Optrafair Lecture renamed Kanski Lecture in honour of Jack Kanski


World-class ophthalmologist and author Jack Kanski passed away on 5 January 2019. To honour his life's work, the inaugural Optrafair Lecture has been renamed the Kanski Lecture.

Stuart Burn, Chair of FMO, said: "We are delighted to announce that Optrafair’s keynote lecture from 2020 onwards will now be called The Kanski Lecture. Jack Kanski passed away earlier this year and was one of the world’s foremost optical educationalists. His contribution to optics was immense and Optrafair is thrilled that Jack Kanski’s wife, Valerie, has given her approval to use the Kanski name for its keynote lecture."

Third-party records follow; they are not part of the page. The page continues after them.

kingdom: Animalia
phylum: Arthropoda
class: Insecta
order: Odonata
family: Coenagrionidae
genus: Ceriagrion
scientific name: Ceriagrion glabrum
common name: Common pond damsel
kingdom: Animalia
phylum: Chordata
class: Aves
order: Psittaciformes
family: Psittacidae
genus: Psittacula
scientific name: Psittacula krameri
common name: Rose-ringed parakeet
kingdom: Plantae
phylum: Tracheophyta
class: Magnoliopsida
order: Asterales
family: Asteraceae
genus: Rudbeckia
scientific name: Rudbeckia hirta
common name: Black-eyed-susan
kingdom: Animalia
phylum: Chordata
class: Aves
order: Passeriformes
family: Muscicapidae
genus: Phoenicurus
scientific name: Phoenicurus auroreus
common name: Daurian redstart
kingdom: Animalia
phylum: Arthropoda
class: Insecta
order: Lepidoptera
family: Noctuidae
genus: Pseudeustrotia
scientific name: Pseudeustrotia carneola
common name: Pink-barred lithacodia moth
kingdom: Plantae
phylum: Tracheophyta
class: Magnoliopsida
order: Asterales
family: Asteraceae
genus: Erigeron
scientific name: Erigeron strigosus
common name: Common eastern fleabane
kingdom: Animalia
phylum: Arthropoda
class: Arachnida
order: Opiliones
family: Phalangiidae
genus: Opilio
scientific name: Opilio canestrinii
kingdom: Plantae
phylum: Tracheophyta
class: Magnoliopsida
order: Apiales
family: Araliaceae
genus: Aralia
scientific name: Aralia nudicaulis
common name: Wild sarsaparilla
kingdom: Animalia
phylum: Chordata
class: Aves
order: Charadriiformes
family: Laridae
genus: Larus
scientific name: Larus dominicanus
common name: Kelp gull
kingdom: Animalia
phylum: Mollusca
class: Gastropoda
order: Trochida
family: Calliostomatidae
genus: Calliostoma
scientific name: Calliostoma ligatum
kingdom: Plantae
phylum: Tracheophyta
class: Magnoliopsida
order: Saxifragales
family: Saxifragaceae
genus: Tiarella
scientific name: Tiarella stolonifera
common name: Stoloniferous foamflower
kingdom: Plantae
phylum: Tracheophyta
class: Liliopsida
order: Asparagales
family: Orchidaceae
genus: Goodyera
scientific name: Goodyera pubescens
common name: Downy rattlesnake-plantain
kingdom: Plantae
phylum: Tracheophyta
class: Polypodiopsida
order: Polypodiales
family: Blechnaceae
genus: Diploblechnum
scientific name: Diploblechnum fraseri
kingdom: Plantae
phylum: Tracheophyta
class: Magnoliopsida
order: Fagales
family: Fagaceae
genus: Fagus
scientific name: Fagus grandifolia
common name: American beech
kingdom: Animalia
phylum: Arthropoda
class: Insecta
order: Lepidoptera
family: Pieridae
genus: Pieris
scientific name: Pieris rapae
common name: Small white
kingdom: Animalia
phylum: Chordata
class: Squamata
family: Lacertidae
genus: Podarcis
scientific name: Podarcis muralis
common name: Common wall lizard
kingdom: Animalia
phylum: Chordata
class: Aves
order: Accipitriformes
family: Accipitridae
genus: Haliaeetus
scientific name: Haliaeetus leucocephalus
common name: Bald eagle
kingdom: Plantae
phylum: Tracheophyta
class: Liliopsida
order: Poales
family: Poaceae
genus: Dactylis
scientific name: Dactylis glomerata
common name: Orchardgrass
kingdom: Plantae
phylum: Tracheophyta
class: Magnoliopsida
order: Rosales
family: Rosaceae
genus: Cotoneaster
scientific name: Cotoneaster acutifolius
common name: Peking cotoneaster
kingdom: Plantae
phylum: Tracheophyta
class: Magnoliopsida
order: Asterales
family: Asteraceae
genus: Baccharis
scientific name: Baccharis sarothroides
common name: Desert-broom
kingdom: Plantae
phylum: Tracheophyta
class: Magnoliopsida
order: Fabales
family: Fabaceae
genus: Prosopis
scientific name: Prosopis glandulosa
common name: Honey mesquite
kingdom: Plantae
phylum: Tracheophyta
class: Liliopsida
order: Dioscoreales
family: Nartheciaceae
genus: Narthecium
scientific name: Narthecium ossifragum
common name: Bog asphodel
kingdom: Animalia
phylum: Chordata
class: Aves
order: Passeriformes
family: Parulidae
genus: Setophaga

The Kanski Lecture has been awarded to leading ophthalmologist Pearse Keane. Having graduated to Master of Science and Doctor of Medicine at University College Dublin, Keane is now consultant Ophthalmologist at Moorfields Eye Hospital NHS Foundation Trust and NIHR Clinician Scientist at the UCL Institute of Ophthalmology.

Keane will be speaking on the subject: ‘AI and its likely impact on optometry and ophthalmology'. You can find out more here. 

Keane explains: “The number of eye scans we’re performing is growing at a pace much faster than human experts are able to interpret them. There is a risk that this may cause delays in the diagnosis and treatment of sight-threatening diseases, which can be devastating for patients.

“The AI technology we’re developing is designed to prioritise patients who need to be seen and treated urgently by a doctor or eye care professional. If we can diagnose and treat eye conditions early, it gives us the best chance of saving people’s sight. With further research it could lead to greater consistency and quality of care for patients with eye problems in the future.

“If this technology can be used more widely – in particular by healthcare professionals without computer programming experience – it will really speed up the development of these systems with the potential for significant patient benefits. The process needs refining and regulation, but our results show promise for the future expansion of AI in medical diagnosis.”

Technological change and innovation are the key themes for Optrafair 20/20, which runs from 4 - 6 April 2020 at Birmingham NEC. Optrafair is owned by FMO, whose Chair Stuart Burn and Immediate Past Chair Andy Yorke have secured a host of keynote lectures from industry leaders.

Regarding his lecture, Keane has said: “I will describe the motivation - and urgent need - to apply deep learning to optometry and ophthalmology, the processes required to establish a research collaboration between the NHS and a company like DeepMind, the initial results of our research, and finally, why I believe that optometry and ophthalmology could be fundamentally reinvented through the application of artificial intelligence.”

Confirming the importance of the research at Moorfields, Matt Hancock, Health and Social Care Secretary, said: "This is hugely exciting and exactly the type of technology which will benefit the NHS in the long term and improve patient care”.